_CONSIGNES_
**1)** Dans les lignes des données de travail, reproduisez le passage allant de la ligne qui contient « What is the sum of all Частина 1 values? » jusqu'à la dernière ligne, toutes deux incluses, en substituant « chart » à « pie » sans rien changer d'autre. N'incluez pas les images dans votre réponse.
**2)** Poursuivez l'extrait sur la radicalisation au-delà de sa dernière phrase.

Des interrogations surgissent sur la nature de la radicalisation et sur les itinéraires qui conduisent un individu à se radicaliser ainsi que sur le lien entre ces attitudes et des croyances ou idéologies. L’attente de réponses des autorités et des citoyens conduisent au lancement d’initiatives publiques ou de programmes de recherche[1] autour du thème de la radicalisation, sans parler de l’ouverture de centres, groupes ou revues de déradicalisation[2].
On trouvera ci-après une version abrégée d’un article sur les engagements radicaux, résumant quelques résultats des recherches menées ces dernières années. La version longue de cet article a été mise en ligne le 15 novembre 2017 sur le site Orbis.info. L’auteur appartient au comité de rédaction du Journal for the Study of Radicalism (lancé en 2007 et s’intéressant aux mouvements sociaux radicaux en général).
Radicalisme et radicalisation
Un simple tour d’horizon des usages de « radicalisme », « radical » et « radicalisation » dans différents contextes montre la variété des applications. Ainsi, des chercheurs auteurs d’un ouvrage sur la « gauche radicale » en Europe expliquent que cette terminologie leur semble préférable à celle d’« extrême-gauche», parce que cette dernière suggère une marginalité politique et indique une préférence pour un processus révolutionnaire de rupture avec l’ordre établi, tandis que la « gauche radicale » accepterait une « voie parlementaire vers le socialisme »[3]. Un autre auteur belge, qui a publié l’an dernier un épais volume sur l’histoire des gauches radicales en Europe, estime en revanche qu’on peut inclure sous cette étiquette tout ce qui se trouve à gauche de la famille socialiste[4]. Plus nombreux y sont ceux qui cultivent un « réformisme radical » que ceux qui attendent le grand soir — ces derniers le plus souvent dans des formations aux effectifs modestes.
La radicalité peut se trouver valorisée par ceux qui y adhèrent. Dans un livre publié l’an dernier sous le titre assumé d’Éléments pour une pensée extrême, l’auteur d’extrême-droite français Georges Feltin-Tracol revendique étymologiquement la radicalité comme volonté de s’attaquer à la racine des maux actuels[5]. Être radical, explique-t-il, c’est vouloir le renversement du modèle mortifère dominant.

_DONNÉES DE TRAVAIL_

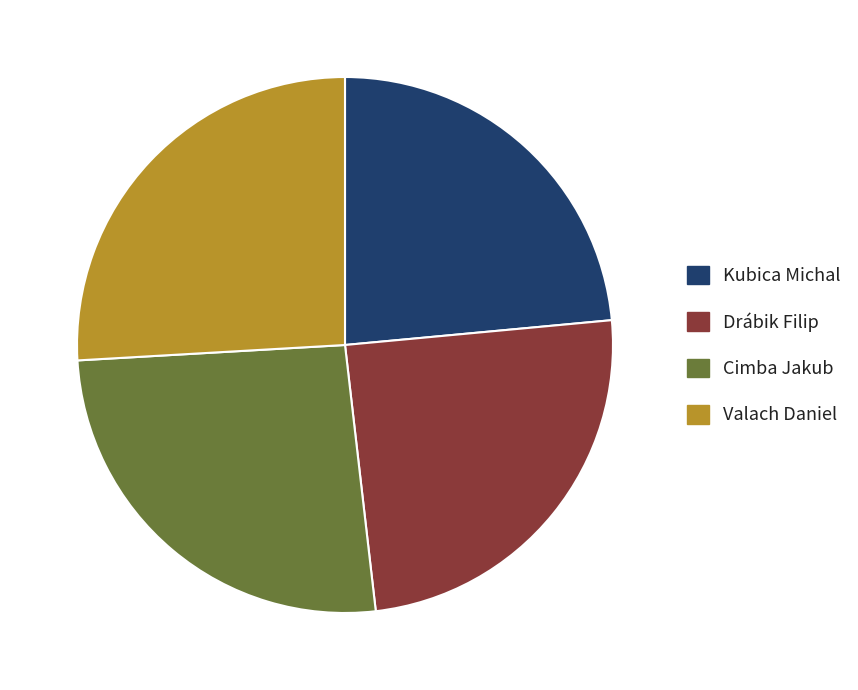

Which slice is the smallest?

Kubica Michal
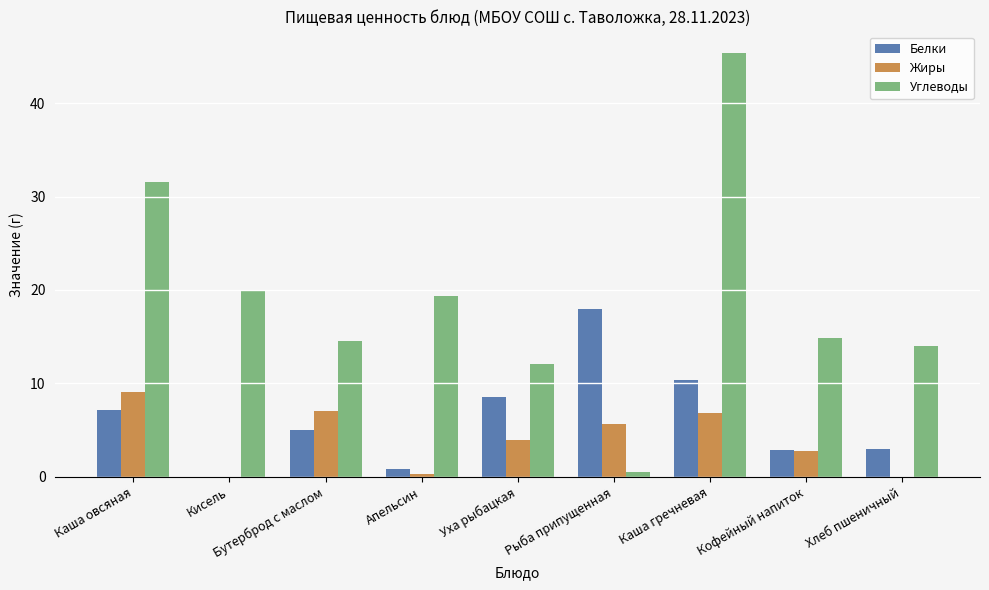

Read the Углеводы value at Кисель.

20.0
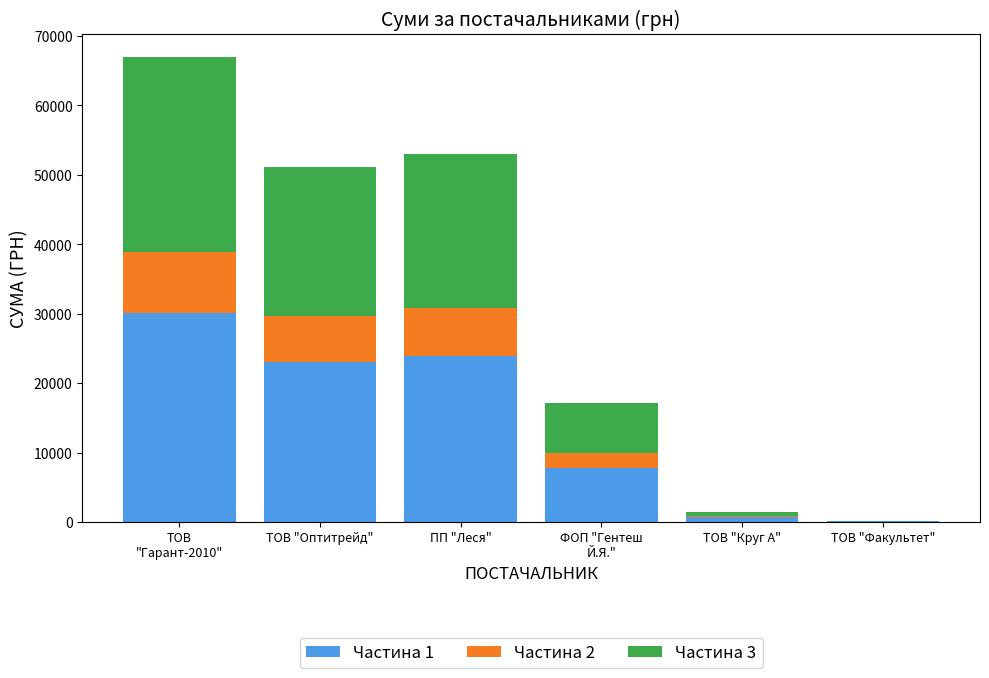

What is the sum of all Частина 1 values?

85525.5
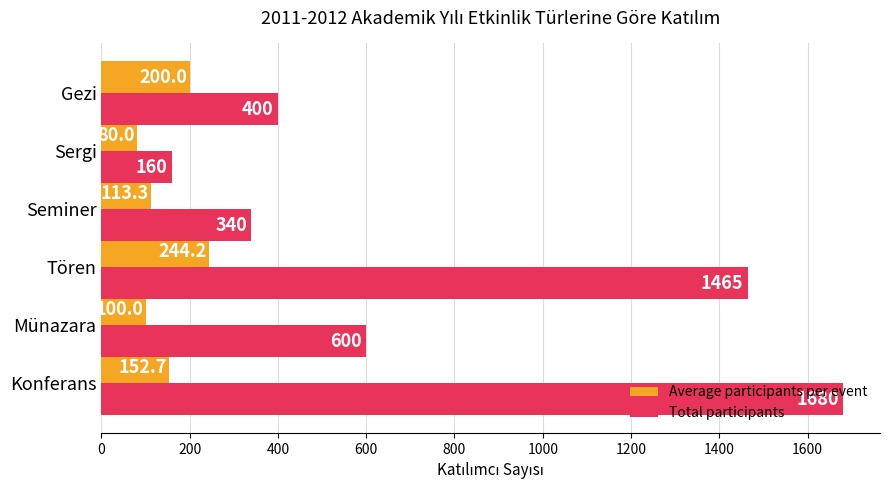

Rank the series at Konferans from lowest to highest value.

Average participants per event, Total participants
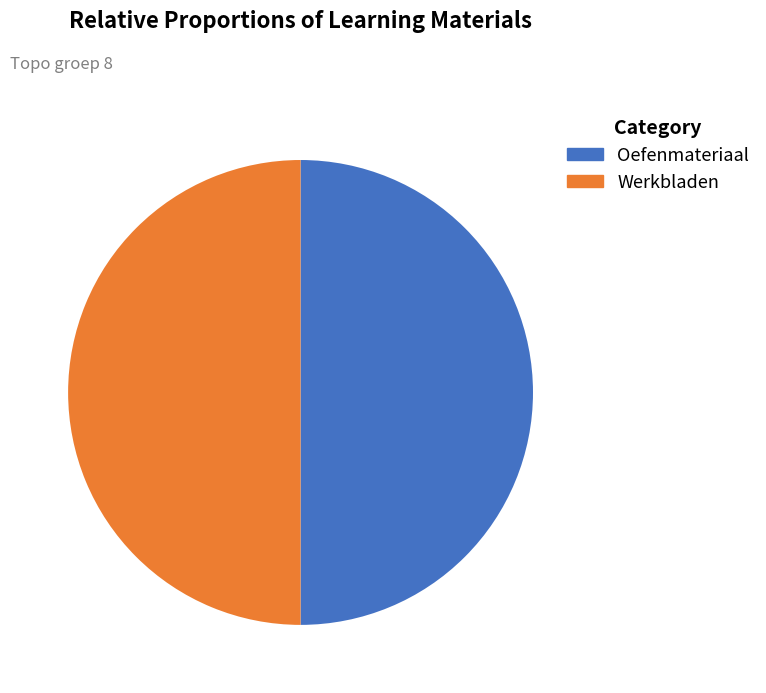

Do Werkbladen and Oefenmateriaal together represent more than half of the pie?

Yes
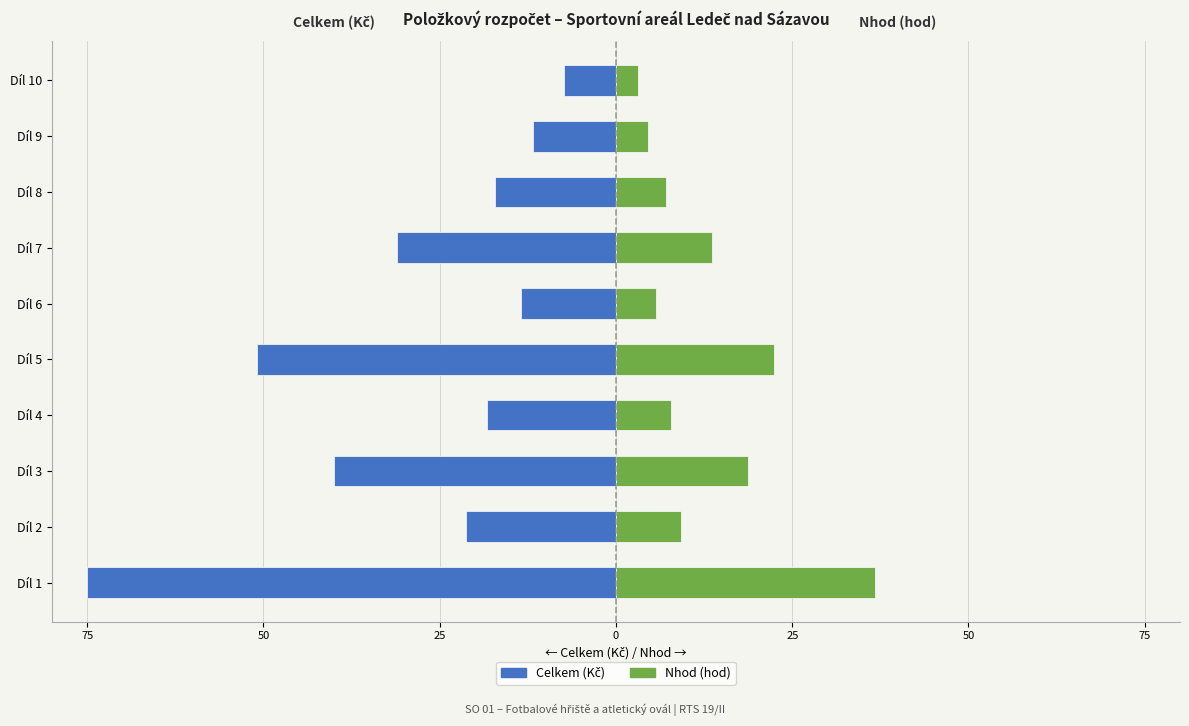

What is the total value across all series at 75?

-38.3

_RÉPONSES NUMÉROTÉES_
**1)**
What is the sum of all Частина 1 values?

85525.5

Rank the series at Konferans from lowest to highest value.

Average participants per event, Total participants

Do Werkbladen and Oefenmateriaal together represent more than half of the chart?

Yes

What is the total value across all series at 75?

-38.3

**2)**
Quelques coups de sonde dans la littérature sur le radicalisme religieux montrent que cette notion est souvent appliquée à des mouvements activistes, « fondamentalistes » et aspirant à imposer des références religieuses dans une société. Selon certains chercheurs spécialistes du fondamentalisme, la sécularisation même donne naissance par contrecoup à des radicalisations religieuses, à l’enseigne d’une polarisation entre société séculière et religions, en réaction à la menace d’un monde dominé par des valeurs minant la place de la religion[6].
Pour nous concentrer sur le noyau du concept, la sociologue Isabelle Sommier — qui s’intéresse aux groupes politiques — estime que « un groupe radical est un groupe qui est dans une posture révolutionnaire, donc de rupture radicale définitive avec le système politique et social en vigueur »[7].
Le philosophe Frédéric Gros explique que le mot de radicalisation évoque l’idée d’un « passage à la limite » : « Quelqu’un qui se radicalise passe certaines bornes, certaines mesures, il va au-delà d’un point qu’on pourrait définir comme raisonnable ». C’est donc l’idée d’un dépassement de l’interdit pour tomber dans ce que l’opinion générale considère comme excessif[8].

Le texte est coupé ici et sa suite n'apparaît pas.